The prospects for Federal carbon pollution legislation in the U.S. have remained bleak ever since the U.S. Senate failed to pass comprehensive climate change legislation in 2010. Even today — as scientists have grown more confident about climate change predictions, severe weather events have grown more prevalent, and the costs of clean energy technology have continued to fall — climate change related legislation does not appear politically viable in the near future. Could this change quickly if CDR played a larger role in climate policy? Here’s why it might:
Cost-effective CDR changes the fundamental political calculus for entrenched fossil-fuel interests (who are some of the largest opponents of comprehensive climate regulations). Without cost-effective CDR, oil and energy companies will have to “strand” – i.e. not extract from the ground – trillions of dollars of oil and gas assets in order to prevent climate change.

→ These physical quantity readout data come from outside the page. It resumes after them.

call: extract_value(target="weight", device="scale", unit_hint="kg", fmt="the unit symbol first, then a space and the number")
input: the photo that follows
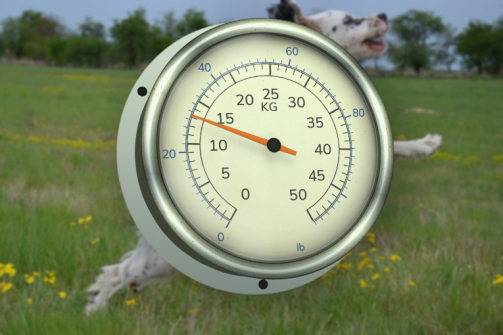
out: kg 13
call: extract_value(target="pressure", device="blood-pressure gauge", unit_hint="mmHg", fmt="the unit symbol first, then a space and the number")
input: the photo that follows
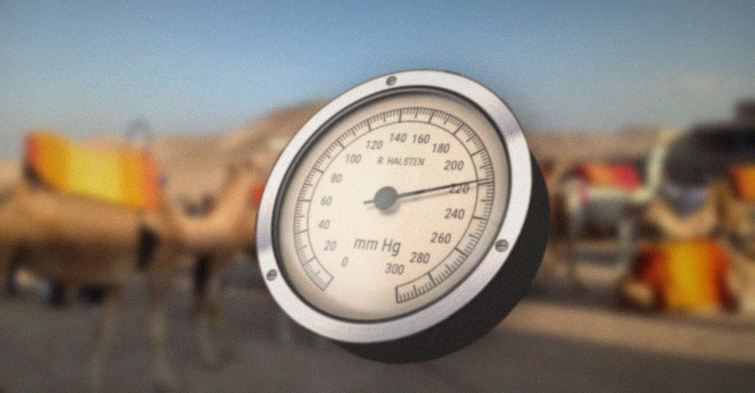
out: mmHg 220
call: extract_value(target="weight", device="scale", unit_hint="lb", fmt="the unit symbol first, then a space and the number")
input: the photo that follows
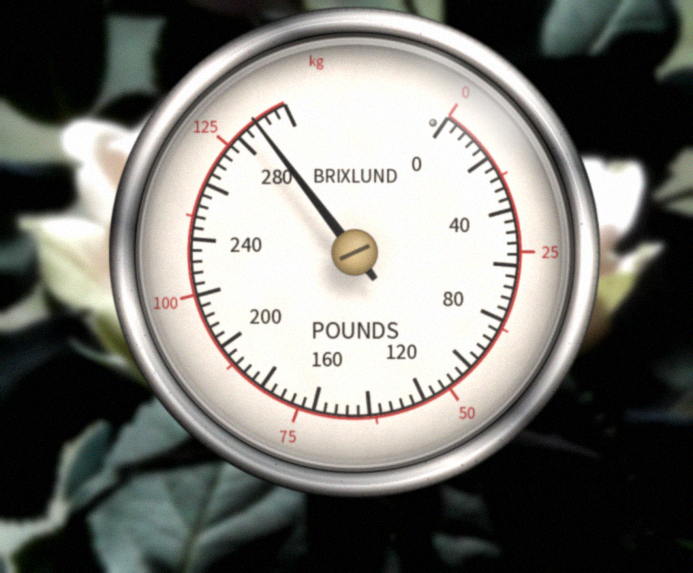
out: lb 288
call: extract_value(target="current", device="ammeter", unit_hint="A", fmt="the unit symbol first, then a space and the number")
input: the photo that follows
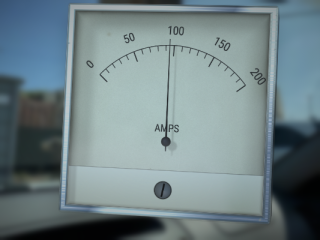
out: A 95
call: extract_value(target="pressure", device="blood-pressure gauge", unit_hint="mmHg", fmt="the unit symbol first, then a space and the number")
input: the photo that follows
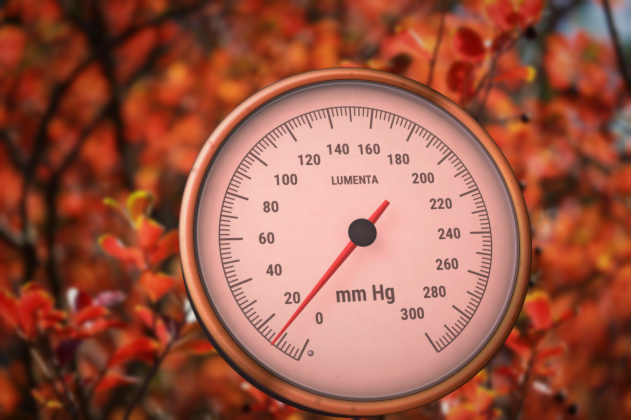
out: mmHg 12
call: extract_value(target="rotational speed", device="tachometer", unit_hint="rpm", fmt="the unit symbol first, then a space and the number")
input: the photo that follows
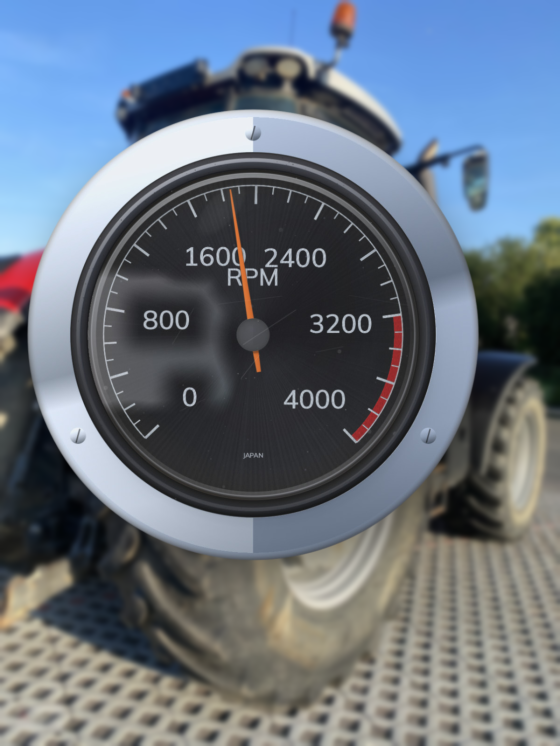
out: rpm 1850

The graph below must be terrifying for fossil fuel interests, as it suggests that, in order to prevent climate change, fossil-fuel related companies will have to change their business model to focus on decarbonized forms of energy (something that these companies are having difficulty with to date) or become extinct by the end of the century. It is no surprise, in other words, that entrenched fossil interests have fought against proposed climate legislation.
Adapted from: “Moving Below Zero” The Climate Institute
When cost-effective CDR is introduced into the political equation, however, the value of proven fossil reserves no longer evaporates completely. Instead, fossil fuel companies can continue extracting fossil resources so long as they remove at least as much carbon from the atmosphere as they emit. In essence, the light blue “carbon removal” wedge in the figure above could grow larger, enabling the continued use of additional fossil fuels.
In a world with cost-effective CDR, proven fossil fuel assets will still lose value. But if CDR becomes cheap enough, fossil fuel interests are likely to support carbon regulation over a business-as-usual (BAU) world. Fossil fuel interests are not naive — they understand that BAU climate change also has the potential to negatively impact long-run returns to shareholders. And given their politically conservative tendencies, fossil interests would likely take the “Devil they know” (i.e. the manageable but certain loss associated with installing CDR at scale) than the “Devil they don’t” (i.e. a >2 degree C world with the potential instabilities that could result).
The proverbial elephant in the room, of course, is the fact that “a world with cost-effective CDR” is purely hypothetical today. So let’s try to make this world a reality by investing in more CDR-related R&D, as this change might just be what’s needed to unclog the political logjam surrounding climate change legislation by turning some of climate change legislation’s staunchest foes into some of its strongest allies.